Can I compete for prize money as an athlete on a P-1 Visa?


P-1 holders may compete for prize money. 


Can I travel abroad while on a P-1 Visa?


Yes, P-1 visa holders may travel freely inside and outside the United States so long as the visa remains valid. 


Can my spouse and/or children accompany me? 


Spouse and children (unmarried and under age 21) may accompany or visit the primary visa holder through a P-4 dependent visa. However, they may not work. 


Can I obtain permanent residency (green card) through the P-1 Visa?


P-1 Visa holders may apply to adjust status and seek permanent residency (green card) in the United States. 


Can I have more than one employer or sponsor? 


Yes, the P-1 Visa holder may have more than one employer, sponsor, or other revenue sources, provided the P-1 petition is presented by your agent. Employers may be U.S. based or foreign, but must have a contract with the visa beneficiary. 


Who counts as essential support staff for the P-1S visa?


Common support personnel applicants include coaches, assistant coaches, managers, trainers, scouts, translators, nutritionists, tour managers, or caddies. 


How long can my coach or support staff stay in the United States on the P-1S visa?


Consistent with DHS regulations, P-1S essential support personnel such as your coach or trainer may stay for the time necessary to complete the event, but not more than one year.
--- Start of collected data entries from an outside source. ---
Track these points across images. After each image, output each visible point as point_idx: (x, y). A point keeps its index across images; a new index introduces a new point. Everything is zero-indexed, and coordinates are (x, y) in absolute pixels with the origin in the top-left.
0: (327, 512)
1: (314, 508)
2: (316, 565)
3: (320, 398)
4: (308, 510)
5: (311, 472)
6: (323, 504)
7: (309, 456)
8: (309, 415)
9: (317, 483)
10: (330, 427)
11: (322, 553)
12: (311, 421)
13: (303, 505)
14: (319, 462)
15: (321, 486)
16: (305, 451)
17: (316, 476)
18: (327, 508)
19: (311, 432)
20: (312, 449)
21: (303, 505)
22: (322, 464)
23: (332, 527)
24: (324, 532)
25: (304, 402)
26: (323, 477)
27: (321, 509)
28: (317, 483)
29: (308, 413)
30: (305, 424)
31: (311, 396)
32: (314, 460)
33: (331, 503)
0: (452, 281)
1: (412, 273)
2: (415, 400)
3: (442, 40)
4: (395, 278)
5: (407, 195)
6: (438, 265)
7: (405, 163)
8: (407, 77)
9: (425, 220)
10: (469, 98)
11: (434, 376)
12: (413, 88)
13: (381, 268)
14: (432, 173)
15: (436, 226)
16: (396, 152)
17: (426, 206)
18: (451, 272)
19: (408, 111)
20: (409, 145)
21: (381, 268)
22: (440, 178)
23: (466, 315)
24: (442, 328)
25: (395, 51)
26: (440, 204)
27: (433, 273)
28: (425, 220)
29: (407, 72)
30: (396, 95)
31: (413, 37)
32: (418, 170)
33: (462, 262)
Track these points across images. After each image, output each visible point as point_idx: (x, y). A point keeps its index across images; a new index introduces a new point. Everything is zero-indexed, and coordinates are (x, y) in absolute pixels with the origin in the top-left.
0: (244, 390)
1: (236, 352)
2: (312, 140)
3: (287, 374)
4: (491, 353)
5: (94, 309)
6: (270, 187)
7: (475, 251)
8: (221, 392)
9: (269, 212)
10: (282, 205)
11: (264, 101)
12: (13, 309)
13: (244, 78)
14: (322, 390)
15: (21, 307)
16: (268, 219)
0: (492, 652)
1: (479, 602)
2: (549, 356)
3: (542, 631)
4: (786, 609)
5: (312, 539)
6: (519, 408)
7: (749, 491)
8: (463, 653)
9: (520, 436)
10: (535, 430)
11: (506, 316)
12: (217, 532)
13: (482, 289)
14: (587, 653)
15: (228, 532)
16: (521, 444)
Applicants will usually receive either one year or the time left on the principal athlete’s P-1 visa if less than one year. 


Who can sponsor the P-1S or O-2 visa holder?


The direct employer of the P-1 or O-1 visa holder, a sponsoring organization, a U.S. agent representing multiple employers, or a U.S. agent representing a foreign employer. 


Does the same petitioner of the P-1 visa holder apply for coach and/or support staff?


No, not always. The P-1S and O-2 visa petitioner does not always have to be the same entity as the sponsor of the principal visa holder. If the foreign athlete is signed to the NBA, NHL, or MLS, for example, a different agency can be the petitioner for the coach or support staff. 


One P-1 visa can lead to the issuance of multiple P-1S visas, including but not limited to for foreign coaches, training partners, kinesiologists, psychologists, analysts, managers, agents, nutritionists, etc.